ASSIGNMENT: Reproduce everything in the material below, from the line containing "Sudah bukan menjadi" down to the line containing "pernah bisa meloloskan", both of those lines included.

=== Section Start ===

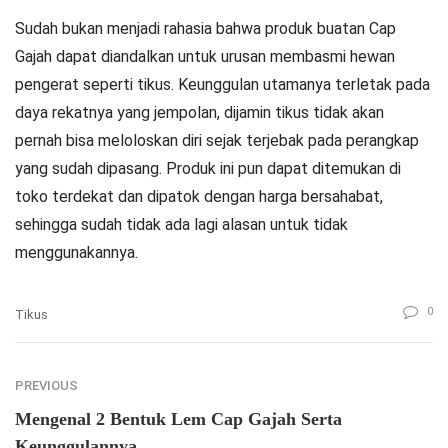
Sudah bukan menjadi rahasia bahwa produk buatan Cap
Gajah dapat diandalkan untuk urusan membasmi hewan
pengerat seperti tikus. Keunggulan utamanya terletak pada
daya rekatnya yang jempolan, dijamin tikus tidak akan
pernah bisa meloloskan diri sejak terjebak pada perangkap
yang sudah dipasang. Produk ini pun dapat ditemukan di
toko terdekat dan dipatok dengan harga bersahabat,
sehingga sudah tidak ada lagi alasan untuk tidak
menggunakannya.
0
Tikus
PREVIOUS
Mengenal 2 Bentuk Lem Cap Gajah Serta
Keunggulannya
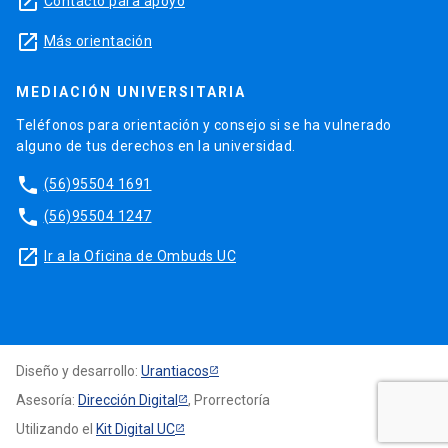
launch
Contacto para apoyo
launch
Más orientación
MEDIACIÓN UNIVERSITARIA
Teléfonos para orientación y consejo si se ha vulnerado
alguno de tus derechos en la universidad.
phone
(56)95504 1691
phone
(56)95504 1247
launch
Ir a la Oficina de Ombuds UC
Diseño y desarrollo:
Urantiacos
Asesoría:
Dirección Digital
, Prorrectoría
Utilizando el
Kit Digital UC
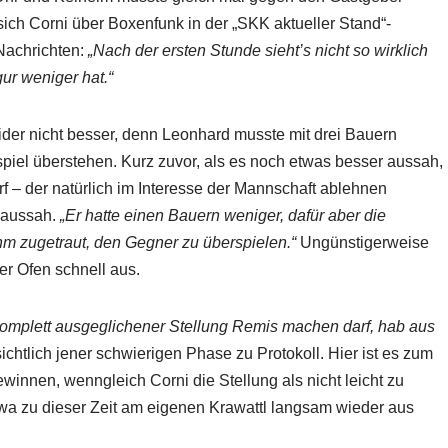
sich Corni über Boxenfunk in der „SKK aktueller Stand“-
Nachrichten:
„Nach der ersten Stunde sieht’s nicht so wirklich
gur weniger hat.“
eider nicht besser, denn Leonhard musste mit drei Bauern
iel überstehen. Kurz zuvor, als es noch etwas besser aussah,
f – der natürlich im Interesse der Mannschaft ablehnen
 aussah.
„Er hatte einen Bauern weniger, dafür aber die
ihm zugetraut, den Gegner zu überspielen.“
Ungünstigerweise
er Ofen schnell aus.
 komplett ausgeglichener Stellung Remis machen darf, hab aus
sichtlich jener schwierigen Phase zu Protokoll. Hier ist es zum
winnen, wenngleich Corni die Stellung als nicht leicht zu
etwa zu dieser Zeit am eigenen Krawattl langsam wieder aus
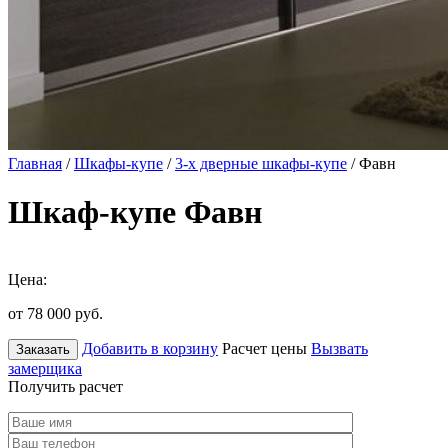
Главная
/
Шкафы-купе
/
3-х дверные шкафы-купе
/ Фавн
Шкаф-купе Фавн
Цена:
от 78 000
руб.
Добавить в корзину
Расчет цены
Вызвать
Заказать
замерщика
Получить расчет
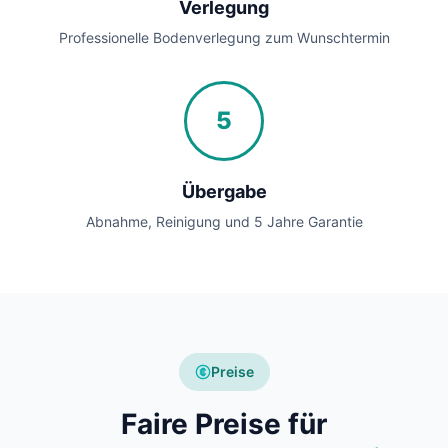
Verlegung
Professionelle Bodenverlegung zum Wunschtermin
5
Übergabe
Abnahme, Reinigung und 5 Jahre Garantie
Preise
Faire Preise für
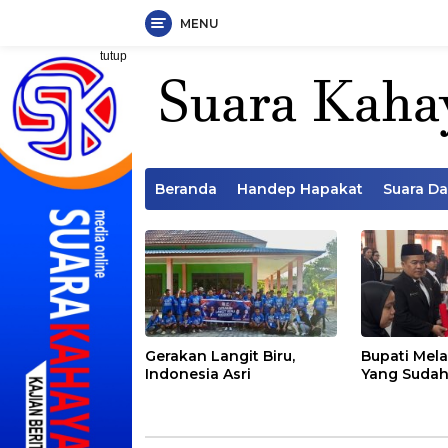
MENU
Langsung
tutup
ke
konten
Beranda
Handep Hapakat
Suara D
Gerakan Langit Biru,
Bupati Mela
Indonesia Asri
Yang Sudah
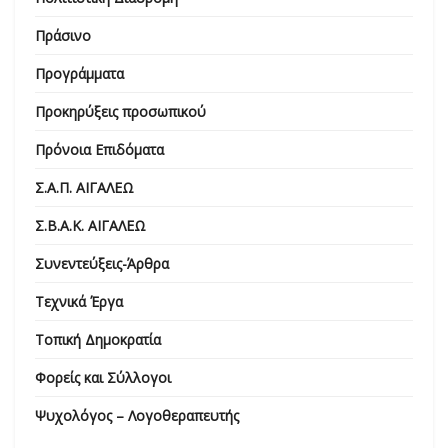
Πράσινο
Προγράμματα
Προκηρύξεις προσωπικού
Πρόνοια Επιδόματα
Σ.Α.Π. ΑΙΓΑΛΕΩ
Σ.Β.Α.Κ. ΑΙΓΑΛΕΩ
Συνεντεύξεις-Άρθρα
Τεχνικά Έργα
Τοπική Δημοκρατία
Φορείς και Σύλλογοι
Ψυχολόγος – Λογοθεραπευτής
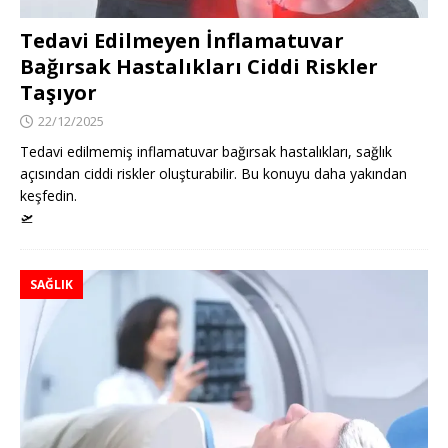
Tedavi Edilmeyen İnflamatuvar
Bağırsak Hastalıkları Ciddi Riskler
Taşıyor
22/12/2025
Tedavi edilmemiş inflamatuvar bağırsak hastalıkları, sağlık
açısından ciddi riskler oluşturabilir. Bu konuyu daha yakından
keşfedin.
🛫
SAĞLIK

=== Section End ===
=== Section Start ===

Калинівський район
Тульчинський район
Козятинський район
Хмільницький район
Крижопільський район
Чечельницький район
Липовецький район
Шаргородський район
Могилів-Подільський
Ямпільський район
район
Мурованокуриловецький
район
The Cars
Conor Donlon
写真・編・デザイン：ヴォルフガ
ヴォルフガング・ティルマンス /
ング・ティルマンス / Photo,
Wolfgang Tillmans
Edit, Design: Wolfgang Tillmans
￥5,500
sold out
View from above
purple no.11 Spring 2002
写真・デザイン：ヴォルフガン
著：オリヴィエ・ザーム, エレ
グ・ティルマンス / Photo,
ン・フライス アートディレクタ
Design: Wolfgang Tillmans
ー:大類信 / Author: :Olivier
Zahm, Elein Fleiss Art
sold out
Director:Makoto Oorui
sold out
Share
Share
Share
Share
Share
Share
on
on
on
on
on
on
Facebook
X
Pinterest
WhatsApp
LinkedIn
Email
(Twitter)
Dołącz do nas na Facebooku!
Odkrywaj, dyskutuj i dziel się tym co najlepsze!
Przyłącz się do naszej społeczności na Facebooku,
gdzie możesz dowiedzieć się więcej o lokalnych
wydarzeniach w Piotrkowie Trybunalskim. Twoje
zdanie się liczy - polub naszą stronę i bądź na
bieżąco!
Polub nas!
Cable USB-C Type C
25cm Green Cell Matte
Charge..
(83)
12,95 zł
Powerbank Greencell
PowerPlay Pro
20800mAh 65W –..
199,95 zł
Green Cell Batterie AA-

=== Section End ===

SOLUTION TO THE PROBLEM:
Sudah bukan menjadi rahasia bahwa produk buatan Cap
Gajah dapat diandalkan untuk urusan membasmi hewan
pengerat seperti tikus. Keunggulan utamanya terletak pada
daya rekatnya yang jempolan, dijamin tikus tidak akan
pernah bisa meloloskan diri sejak terjebak pada perangkap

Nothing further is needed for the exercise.